╭──

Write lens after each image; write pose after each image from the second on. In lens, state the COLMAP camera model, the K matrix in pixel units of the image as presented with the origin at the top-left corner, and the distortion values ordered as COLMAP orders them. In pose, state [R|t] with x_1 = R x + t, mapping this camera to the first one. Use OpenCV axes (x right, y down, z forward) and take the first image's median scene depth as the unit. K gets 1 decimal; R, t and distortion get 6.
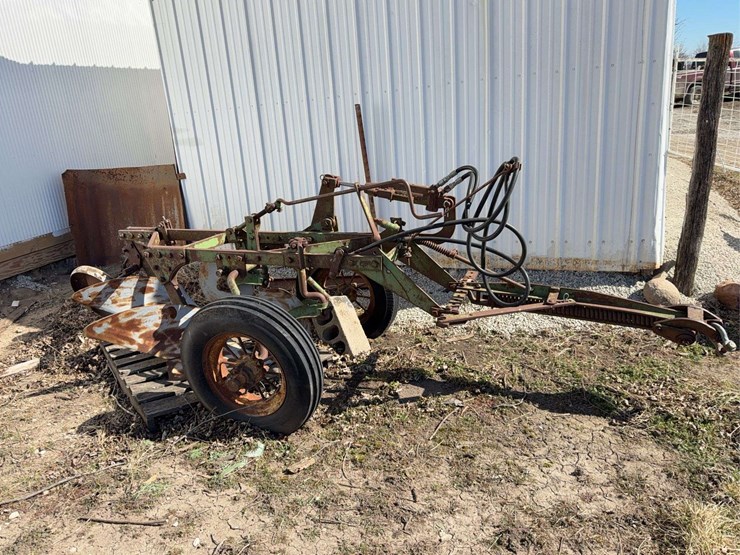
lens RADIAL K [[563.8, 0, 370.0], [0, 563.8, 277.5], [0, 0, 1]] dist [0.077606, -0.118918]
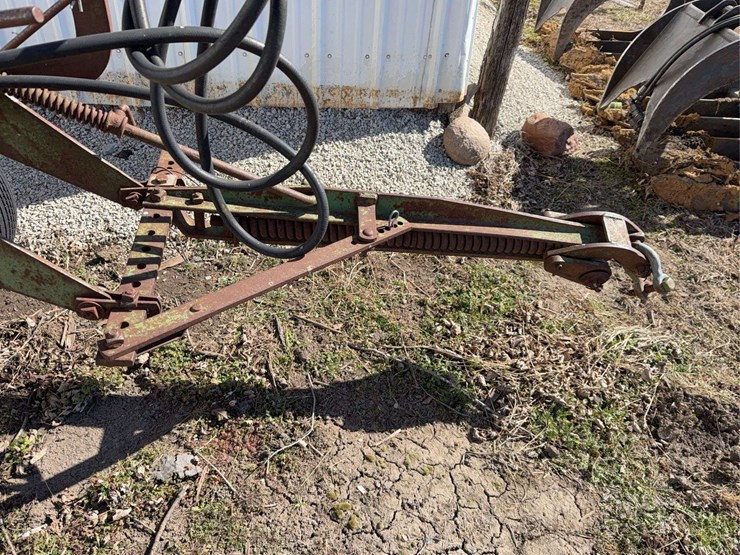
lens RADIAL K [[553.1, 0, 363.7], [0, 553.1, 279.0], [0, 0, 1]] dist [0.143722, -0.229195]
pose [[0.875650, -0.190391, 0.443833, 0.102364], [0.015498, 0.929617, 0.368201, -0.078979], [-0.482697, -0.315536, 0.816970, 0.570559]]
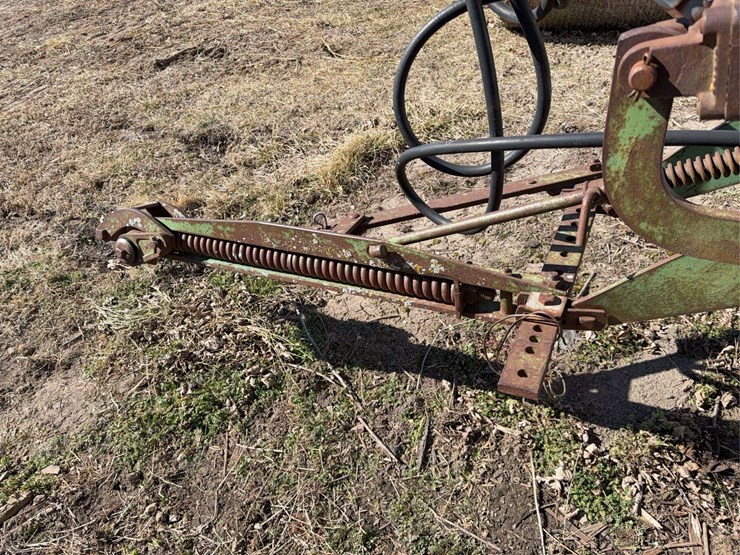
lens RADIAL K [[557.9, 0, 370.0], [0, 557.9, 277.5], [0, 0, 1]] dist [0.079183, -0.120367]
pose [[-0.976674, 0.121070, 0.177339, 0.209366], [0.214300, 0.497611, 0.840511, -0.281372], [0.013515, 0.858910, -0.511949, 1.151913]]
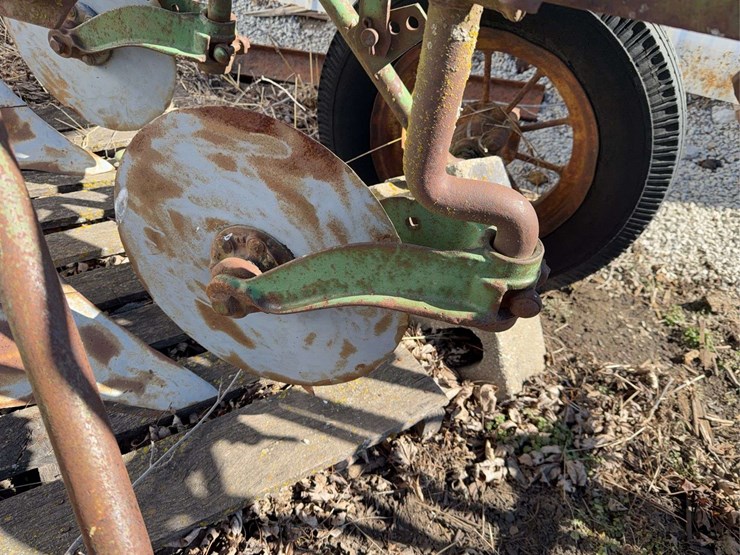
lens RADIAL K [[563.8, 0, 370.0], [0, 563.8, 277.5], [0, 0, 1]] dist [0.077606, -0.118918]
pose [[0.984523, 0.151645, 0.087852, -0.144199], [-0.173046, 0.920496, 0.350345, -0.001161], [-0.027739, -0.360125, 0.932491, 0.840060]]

╰──

What to work on
Reproduce the data word for word from its first line through the line containing "dist [0.143722, -0.229195]", including that line. Leave out the pictures.

Result
Write lens after each image; write pose after each image from the second on. In lens, state the COLMAP camera model, the K matrix in pixel units of the image as presented with the origin at the top-left corner, and the distortion values ordered as COLMAP orders them. In pose, state [R|t] with x_1 = R x + t, mapping this camera to the first one. Use OpenCV axes (x right, y down, z forward) and take the first image's median scene depth as the unit. K gets 1 decimal; R, t and distortion get 6.
lens RADIAL K [[563.8, 0, 370.0], [0, 563.8, 277.5], [0, 0, 1]] dist [0.077606, -0.118918]
lens RADIAL K [[553.1, 0, 363.7], [0, 553.1, 279.0], [0, 0, 1]] dist [0.143722, -0.229195]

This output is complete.